不过龅牙有账房,他也无须操心,专业的事儿,交给专业的人来做,他知道自己不亏就行。
龅牙也知道,三手谢现在根本还不起这两百多银元,但是债肯定要追,不追的话,在京城怎么混?
事实上他也在意,谢文东能从哪里搞到钱?
三手谢原本就是欺软怕硬之辈,这厮能找到钱的路子,他不介意插一脚。
像眼下就是这么个情况,外地来的年轻人,在京城找亲戚,关键是还有钱,这样的肥羊,不宰一刀,他自己都不能原谅自己。
“啧,”李永生无奈地咂巴一下嘴巴,我怎么就这么能惹事呢?好端端地请人喝酒问几个问题,都要被人找上来。
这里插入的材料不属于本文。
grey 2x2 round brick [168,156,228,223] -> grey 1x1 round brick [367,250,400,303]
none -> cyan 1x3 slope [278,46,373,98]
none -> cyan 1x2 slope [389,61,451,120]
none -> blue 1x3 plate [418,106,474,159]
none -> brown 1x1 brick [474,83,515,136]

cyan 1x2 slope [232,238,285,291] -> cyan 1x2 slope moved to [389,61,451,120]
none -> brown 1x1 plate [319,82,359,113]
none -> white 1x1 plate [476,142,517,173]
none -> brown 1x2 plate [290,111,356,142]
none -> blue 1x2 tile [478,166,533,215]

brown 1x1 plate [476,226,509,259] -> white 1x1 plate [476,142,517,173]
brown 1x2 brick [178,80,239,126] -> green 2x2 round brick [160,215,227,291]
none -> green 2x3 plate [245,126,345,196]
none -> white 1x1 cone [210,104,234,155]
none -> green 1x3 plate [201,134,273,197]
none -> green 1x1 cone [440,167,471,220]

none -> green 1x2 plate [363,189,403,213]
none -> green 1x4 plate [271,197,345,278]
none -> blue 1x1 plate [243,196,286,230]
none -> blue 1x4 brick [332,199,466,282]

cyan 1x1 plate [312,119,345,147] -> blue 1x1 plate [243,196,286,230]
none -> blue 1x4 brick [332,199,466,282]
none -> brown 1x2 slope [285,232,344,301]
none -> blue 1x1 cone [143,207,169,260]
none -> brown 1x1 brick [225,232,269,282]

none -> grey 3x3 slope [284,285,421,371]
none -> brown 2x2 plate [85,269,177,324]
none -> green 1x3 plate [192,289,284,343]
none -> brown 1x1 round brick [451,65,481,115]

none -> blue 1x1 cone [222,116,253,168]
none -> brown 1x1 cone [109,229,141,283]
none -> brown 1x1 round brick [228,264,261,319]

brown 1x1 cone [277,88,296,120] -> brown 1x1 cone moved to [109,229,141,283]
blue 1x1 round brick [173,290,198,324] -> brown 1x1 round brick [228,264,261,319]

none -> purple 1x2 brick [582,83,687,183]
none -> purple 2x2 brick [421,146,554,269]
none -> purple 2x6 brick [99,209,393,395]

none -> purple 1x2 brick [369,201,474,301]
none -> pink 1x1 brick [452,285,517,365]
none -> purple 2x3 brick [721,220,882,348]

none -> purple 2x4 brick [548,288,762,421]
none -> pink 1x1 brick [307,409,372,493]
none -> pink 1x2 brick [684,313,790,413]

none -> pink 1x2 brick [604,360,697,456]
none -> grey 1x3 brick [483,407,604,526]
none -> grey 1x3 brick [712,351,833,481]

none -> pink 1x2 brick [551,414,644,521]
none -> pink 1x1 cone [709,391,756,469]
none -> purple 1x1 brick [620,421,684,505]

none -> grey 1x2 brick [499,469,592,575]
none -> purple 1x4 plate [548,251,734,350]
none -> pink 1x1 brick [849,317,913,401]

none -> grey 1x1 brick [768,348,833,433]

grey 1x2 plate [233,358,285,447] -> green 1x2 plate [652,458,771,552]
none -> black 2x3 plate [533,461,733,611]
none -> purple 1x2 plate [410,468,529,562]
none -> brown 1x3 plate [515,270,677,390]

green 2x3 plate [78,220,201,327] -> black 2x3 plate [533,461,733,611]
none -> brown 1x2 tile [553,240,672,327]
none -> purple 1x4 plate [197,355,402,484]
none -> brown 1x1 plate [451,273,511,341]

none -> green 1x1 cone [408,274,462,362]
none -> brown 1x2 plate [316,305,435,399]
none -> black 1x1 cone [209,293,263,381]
可是他不想再动手了,要不消息传回修院,自己的名声也太不好了。
于是他抬手推开那伞尖,淡淡地看龅牙一眼,“别动手动脚的。”
然后他又看向谢文东,“跟他们说明白,我跟你只是偶遇。”
“大哥,我都快被打死了,”谢文东躺在地上,有气无力地回答,“咱们交往一场,你先帮我垫十块银元好吗?先把这一期的利息还了。”